Anonymous 0 Comments

The phrase to keep in mind is “intercessory prayer”.

The Catholic process of naming someone as a saint involves observations that they use as proof that the dead person’s soul is in heaven with God. That’s it. That’s what a saint is. It’s entirely possible that every human who has ever died is in heaven, but saints are ones the Church is *sure* are there.

An intercessory prayer is the faithful asking someone in heaven to also make their case to the big man to help you with your problems. Martyrs are good examples as it’s basically assumed that they go to heaven. It’s like if you’re a screw-up in school but you ask your teacher’s-pet buddy to speak up for you to the teacher when you get in trouble.

Anonymous 0 Comments

Your question is one that has been asked by lots of people over the years. For example, some African religions have a similar concept of intercession between lesser gods and greater gods in their pantheons, so when Catholic missionaries were trying to convert them the locals would ask why the priests were saying the saints are somehow different than the lesser gods. There’s a theological justification for why it’s different, but really it comes down to, “Catholicism is defined by Catholics, and we say so.” There’s nothing wrong with that, that’s how all religions work, but there’s not really an ELI5 that gives any answer that can be justified outside Catholicism.

From another angle, the concept of sanctity/sainthood predates Christianity by a long time – there are references to Holy people in the Hebrew Bible and in the scriptures of many other ancient religions. So it’s really not a unique concept, but Catholicism has their own “rules” for how sainthood works.

Anonymous 0 Comments

I can’t speak to other denominations, but Catholics believe in intercession which is praying on behalf of others. They’re basically asking the Saint to pray to God for them. Saints are believed to be closer to God and therefore able to bend his ear more than some random person on Earth. When a saint is associated with particular groups of people or activities, they are called a patron saint and people will pray to them for that specific purpose. This usually comes from something they did during their life. 

Catholics believe this isn’t technically polytheism because they are asking the saints to pray to God for them.
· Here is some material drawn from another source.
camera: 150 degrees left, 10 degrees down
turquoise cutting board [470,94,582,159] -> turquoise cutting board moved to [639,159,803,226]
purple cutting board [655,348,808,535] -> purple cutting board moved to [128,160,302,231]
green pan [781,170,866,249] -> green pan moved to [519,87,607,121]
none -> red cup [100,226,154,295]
This is a controversial belief and they have historically been accused of idolatry for exactly this practice, particularly with Mary, mother of Jesus. 

Anonymous 0 Comments

A town only has one mayor. As a citizen you can go ask the mayor about something you need, there is nothing against it.

But you can also go find one of the local councillors or officials or public servants responsible for specific sectors in town and ask them instead. They will either help you themselves or bring your case to the mayor and council if they think it is worth their attention.
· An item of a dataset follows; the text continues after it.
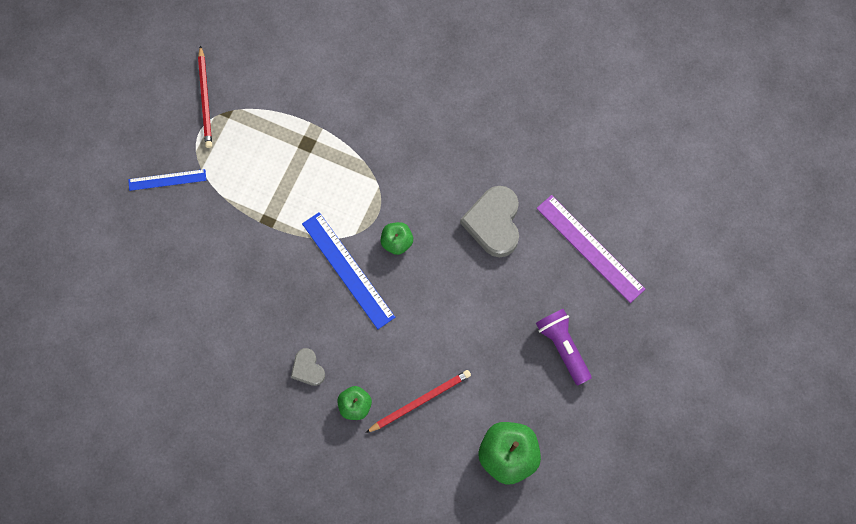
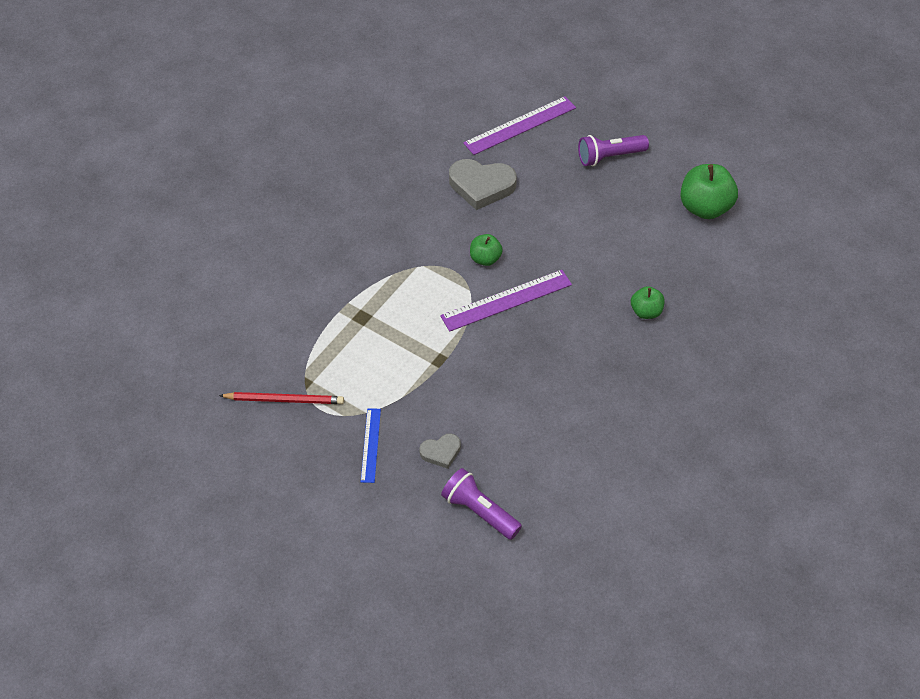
camera: 80 degrees left, 20 degrees down
grey heart [291,348,325,386] -> grey heart moved to [419,433,461,469]
blue ruler [302,212,395,329] -> purple ruler [440,270,572,332]
red pencil [366,370,471,433] -> none
none -> purple flashlight [441,468,522,540]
Your town still has one mayor, it just has other people in the local government.

That is how Christians view God, Saints etc. Having mane saints does not make the religion polytheistic in the same way your town is not polymayoral 😀

Anonymous 0 Comments

We aren’t praying to them. We’re asking them to pray *for* us. It’s in the responsorials: St. Andrew *pray for us*. 

Patron saints are what those saints are associated with. If I lose something, I know St. Anthony is the patron saint of lost things. When I pray to God, I can ask St. Anthony to help me with my prayer to God to help me find it. 

Anonymous 0 Comments

Yes and no.

As someone else mentioned, the concept beind saints is that they are already in heaven and therefore in a prime position to “pray for us” as in ask God to answer our problems.

But tradition evolved to the point that people literally “make (…) a likeness of anything in the heavens above or on the earth below or in the waters beneath the earth;” and “bow down before them”, blatantly violating the “10 commandments”.

In fact, if you ask an average catholic person (at least here in Portugal, but I bet Spain is exactly the same) they will tell you that they pray to [insert saint here], not to God. Heck even local festivities are literally in honor of [insert saind here], never in honor of God.